Зимой спали мы с ним. Он обнимет меня лапами, я к нему животом, и он меня греет… Со своей собакой я не боялся нигде и никак!
Вообще-то его не Салют зовут. Кличку собаки нельзя разглашать, чтобы заключенные не могли позвать, когда собака работает. Поэтому для заключенных он – Салют. А для меня – Сынок.
Сынок, Сынок, Сыночка, ко мне… Наши сэ-рэ-сэ, у кого кобели, все называли своих Сынками. А у кого сучки – Дочками.
Летом, если, к примеру, жарко, я кричу: «Жарко!» – и он с меня снимает фуражку. Зубами. И в зубах подает.
Скучал по нему. Фотокарточку достану и вспоминаю, как мы баловалися, как че-нибудь делали… Не знаю, куда он делся, кому попал в руки, своею ли смертью помер…
«Это все ложь, брехня и провокация»
Перестройка… Это все ложь, брехня и провокация. Я читал брошюры всякие, там такие вещи пишут, ой! Одна чушь и наговор на советскую власть.
Вот говорят: расстреливали. Целыми котлованами, аж земля дышала. Чекисты. Я как чекист – у меня была форма чекистская – в это не верую. Я сколько служил – никогда никого не стреляли.
И от голода не умирали. Может, в Воркутлаге и было, но в Печорстрое – там не было. Чтобы заключенным руки крутили, били их плеткой или издевались… Нет, ничего не было.
Может, конечно, где-то и случалось, чтобы расстреливали. Вон, поляки имеют на нас недовольство за эту, Като… Как? Катынь, да. Что там постреляли офицеров ихних, поляков. Но это ж не мы, это немцы! Ну и что, что Медведев признал, что это мы. Он говорит, а я этому не верю. Путин тоже сказал: «Вы, фронтовики, получите машину «Ока». И где?
Вообще, это мы уже начинаем разговаривать на политическую точку зрения. А я этому противник. Просто мое отношение к работе не изменилось. Как трудился честно – так и трудился.
Я теперь в школы часто хожу. Они интересуются, чтобы я им рассказал, что за война, какие бои. Хотят поднять молодежь на патриотическую какую-то жизнь, вдохновить, чтобы они дурной мыслью не играли. А про работу в МВД я не рассказываю. Не спрашивают меня. Но я все равно ею горжусь. Я работал быстро, решительно и правильно. И в душе у меня еще, как говорится, есть огонек.

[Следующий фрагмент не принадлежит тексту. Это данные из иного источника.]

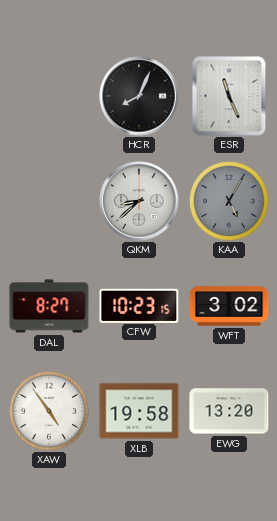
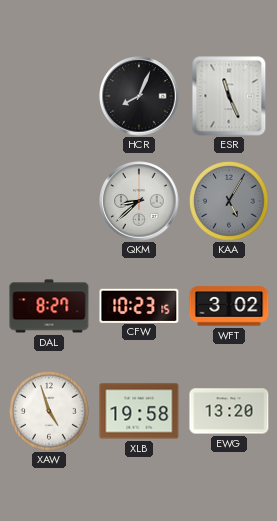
XAW: 4:54 -> 4:57
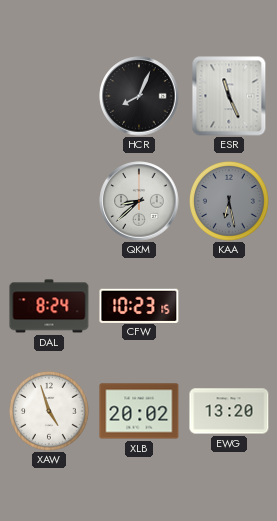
KAA: 5:05 -> 6:28
DAL: 8:27 -> 8:24
WFT: 3:02 -> none
XLB: 19:58 -> 20:02
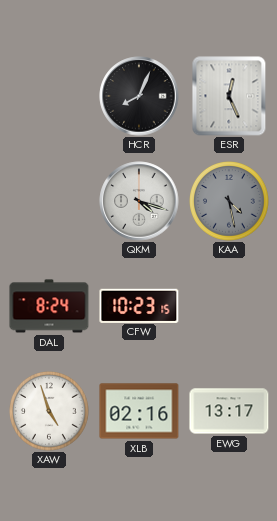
ESR: 11:26 -> 12:26
QKM: 8:38 -> 4:18
KAA: 6:28 -> 4:28
XLB: 20:02 -> 02:16
EWG: 13:20 -> 13:17
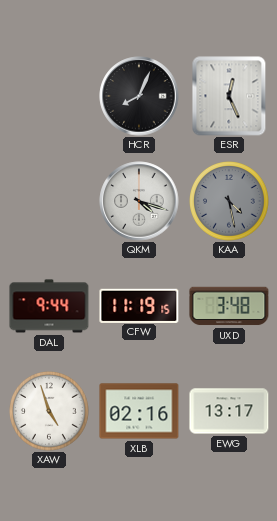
DAL: 8:24 -> 9:44
CFW: 10:23 -> 11:19
UXD: none -> 3:48
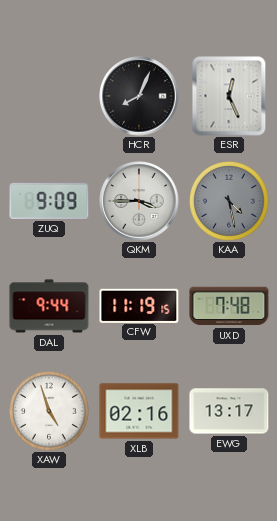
ZUQ: none -> 9:09
QKM: 4:18 -> 3:45
UXD: 3:48 -> 7:48
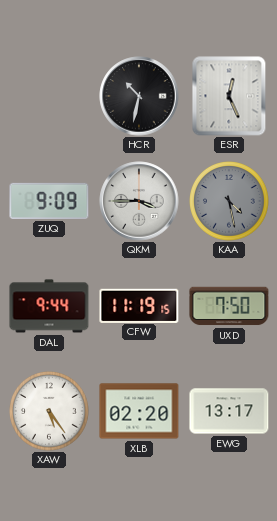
HCR: 8:04 -> 10:32
UXD: 7:48 -> 7:50
XAW: 4:57 -> 5:24
XLB: 02:16 -> 02:20
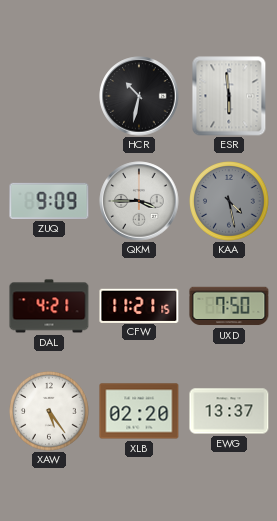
ESR: 12:26 -> 5:59
DAL: 9:44 -> 4:21
CFW: 11:19 -> 11:21
EWG: 13:17 -> 13:37
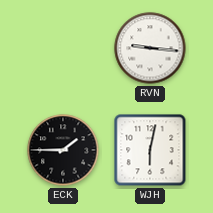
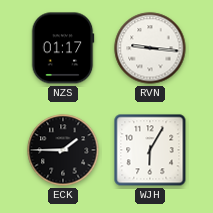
NZS: none -> 01:17
WJH: 6:02 -> 6:05
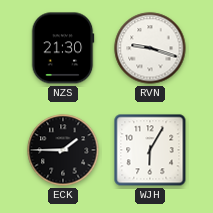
NZS: 01:17 -> 21:30
RVN: 9:16 -> 9:18
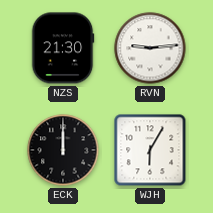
RVN: 9:18 -> 9:14
ECK: 1:45 -> 12:00
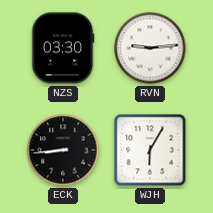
NZS: 21:30 -> 03:30
ECK: 12:00 -> 8:44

Я человек верующий. Спасибо Господу Богу, что я прошел такую адскую войну. Я на фронте молился. Все время молился Богу. Молился Богу и просил, чтобы он меня защитил от смерти. И в лагере, когда беглых преследовал, молил Бога, чтобы он меня защитил. И Бог был со мной.
ЧЕМОДАН ЛАГЕРНОГО ОХРАННИКА
«С промтоварами у нас в Печоре, конечно, было внатяжку, поэтому чемодан я купил уже перед уходом с МВД. Семь лет в лагере отработал, а в 54-м году вижу: амнистии, амнистии, амнистии, ой… Колоннами освобождают! Разваливается наш Печорлаг».